Lebih dari itu, situasi saat ini, belum tentu bisa berjalan sama persis dengan saat gerakan reformasi 1998. Oleh sebab itu, mahasiswa harus tetap kritis dengan mekanisme penyampaian aspirasi yang juga berbeda, mengikuti perkembangan zamannya.
“Sebelum masa 98 saya terlibat aktif di pers kampus di Didaktika yang kemudian teman-teman di sana melakukan perlawanan terhadap Soeharto. Pada zaman itu, saya ikut juga aksi-aksi gerakan mahasiswa 1998 baik itu Forkot Famred dan lain sebagainya,” ujar Toto, Sabtu (20/5/2023).

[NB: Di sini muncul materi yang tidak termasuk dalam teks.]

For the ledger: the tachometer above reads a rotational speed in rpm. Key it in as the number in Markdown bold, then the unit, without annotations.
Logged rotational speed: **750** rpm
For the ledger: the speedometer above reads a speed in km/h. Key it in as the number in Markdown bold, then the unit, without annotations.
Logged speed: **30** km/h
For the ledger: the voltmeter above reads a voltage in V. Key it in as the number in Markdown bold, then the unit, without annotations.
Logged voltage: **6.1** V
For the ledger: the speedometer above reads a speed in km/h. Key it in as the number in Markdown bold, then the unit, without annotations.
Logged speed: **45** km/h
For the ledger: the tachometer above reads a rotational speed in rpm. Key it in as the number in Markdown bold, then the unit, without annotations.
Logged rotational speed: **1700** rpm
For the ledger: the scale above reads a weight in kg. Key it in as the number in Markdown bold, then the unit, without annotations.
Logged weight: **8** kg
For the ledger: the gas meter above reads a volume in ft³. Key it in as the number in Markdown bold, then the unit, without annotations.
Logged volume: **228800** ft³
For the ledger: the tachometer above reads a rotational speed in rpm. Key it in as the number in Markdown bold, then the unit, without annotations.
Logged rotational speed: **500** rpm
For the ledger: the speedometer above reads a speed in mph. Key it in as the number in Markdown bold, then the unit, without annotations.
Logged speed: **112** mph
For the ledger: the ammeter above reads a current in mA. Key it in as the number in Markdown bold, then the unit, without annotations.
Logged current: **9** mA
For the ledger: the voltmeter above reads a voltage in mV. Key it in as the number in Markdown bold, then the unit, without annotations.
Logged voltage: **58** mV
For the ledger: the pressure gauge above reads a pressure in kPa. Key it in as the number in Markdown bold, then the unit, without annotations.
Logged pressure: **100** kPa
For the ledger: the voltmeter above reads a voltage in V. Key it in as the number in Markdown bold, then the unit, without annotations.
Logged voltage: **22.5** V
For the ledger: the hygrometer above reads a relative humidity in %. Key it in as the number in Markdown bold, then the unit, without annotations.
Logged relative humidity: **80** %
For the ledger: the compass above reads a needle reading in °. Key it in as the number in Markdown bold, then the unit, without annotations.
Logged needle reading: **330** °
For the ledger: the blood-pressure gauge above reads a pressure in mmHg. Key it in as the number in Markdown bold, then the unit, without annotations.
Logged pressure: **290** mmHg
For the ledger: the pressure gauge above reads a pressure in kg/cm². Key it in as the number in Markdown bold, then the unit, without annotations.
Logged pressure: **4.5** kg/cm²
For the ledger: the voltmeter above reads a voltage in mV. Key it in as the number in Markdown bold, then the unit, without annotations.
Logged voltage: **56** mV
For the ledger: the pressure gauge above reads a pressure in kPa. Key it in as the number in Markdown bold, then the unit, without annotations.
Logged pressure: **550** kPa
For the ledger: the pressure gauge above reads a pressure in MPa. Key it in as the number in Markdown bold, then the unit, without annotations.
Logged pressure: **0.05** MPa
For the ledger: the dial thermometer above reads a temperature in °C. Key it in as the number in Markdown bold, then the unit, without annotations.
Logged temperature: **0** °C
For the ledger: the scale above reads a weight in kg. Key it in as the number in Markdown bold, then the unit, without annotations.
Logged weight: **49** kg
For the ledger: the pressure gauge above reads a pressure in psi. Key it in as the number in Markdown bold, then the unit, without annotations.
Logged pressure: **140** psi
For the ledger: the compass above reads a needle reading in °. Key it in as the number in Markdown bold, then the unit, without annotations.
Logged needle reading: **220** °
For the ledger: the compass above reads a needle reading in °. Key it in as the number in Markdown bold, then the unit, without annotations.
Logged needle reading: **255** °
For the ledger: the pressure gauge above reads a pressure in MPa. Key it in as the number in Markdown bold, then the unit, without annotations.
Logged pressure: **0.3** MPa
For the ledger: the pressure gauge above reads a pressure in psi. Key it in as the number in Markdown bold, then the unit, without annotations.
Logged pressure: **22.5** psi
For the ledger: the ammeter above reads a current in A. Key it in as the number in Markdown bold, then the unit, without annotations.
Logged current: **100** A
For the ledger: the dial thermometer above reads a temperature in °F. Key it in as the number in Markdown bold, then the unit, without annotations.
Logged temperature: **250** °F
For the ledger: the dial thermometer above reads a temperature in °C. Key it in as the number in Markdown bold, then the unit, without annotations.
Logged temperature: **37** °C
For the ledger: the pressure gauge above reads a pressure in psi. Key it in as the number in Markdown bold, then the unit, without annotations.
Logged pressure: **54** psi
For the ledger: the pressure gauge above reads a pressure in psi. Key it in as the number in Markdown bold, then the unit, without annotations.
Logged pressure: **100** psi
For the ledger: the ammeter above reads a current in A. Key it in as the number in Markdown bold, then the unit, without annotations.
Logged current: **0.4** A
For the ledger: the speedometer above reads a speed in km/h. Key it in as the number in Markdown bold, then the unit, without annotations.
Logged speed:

Sementara menurut mantan aktivis 98 yang lain, Muhammad Syafi’i Alieha atau biasa disapa Savic Ali, gerakan 21 Mei 1988 tidak lagi menjadi satu-satunya model dalam mengkritik pemerintah. Menurut dia, era digital seperti saat ini, menyampaikan aspirasi cenderung lebih efektif dengan menggunakan media sosial.
Hal ini, kata Savic Ali, sudah dibuktikan oleh anak-anak muda di Indonesia beberapa bulan terakhir, seperti pada kasus Sambo dan Rafael Alun Trisambodo. Dengan kesadaran media yang tinggi, para pengguna internet tersebut turut serta membantu aparat menindak kegiatan melawan hukum yang dilakukan oleh masyarakat maupun oleh pemerintah itu sendiri.
“Hari ini semua anak muda menggunakan sosial media, ini bisa mempengaruhi kebijakan yang diputuskan oleh pihak terkait. Kita tahu ada kasus Sambo dan Rafael Alun, itu diusut tuntas karena ada suara rakyat. Juga ada kebijakan Jokowi yang dibatalkan, itu karena suara anak muda di sosial media,” kata Savic Ali.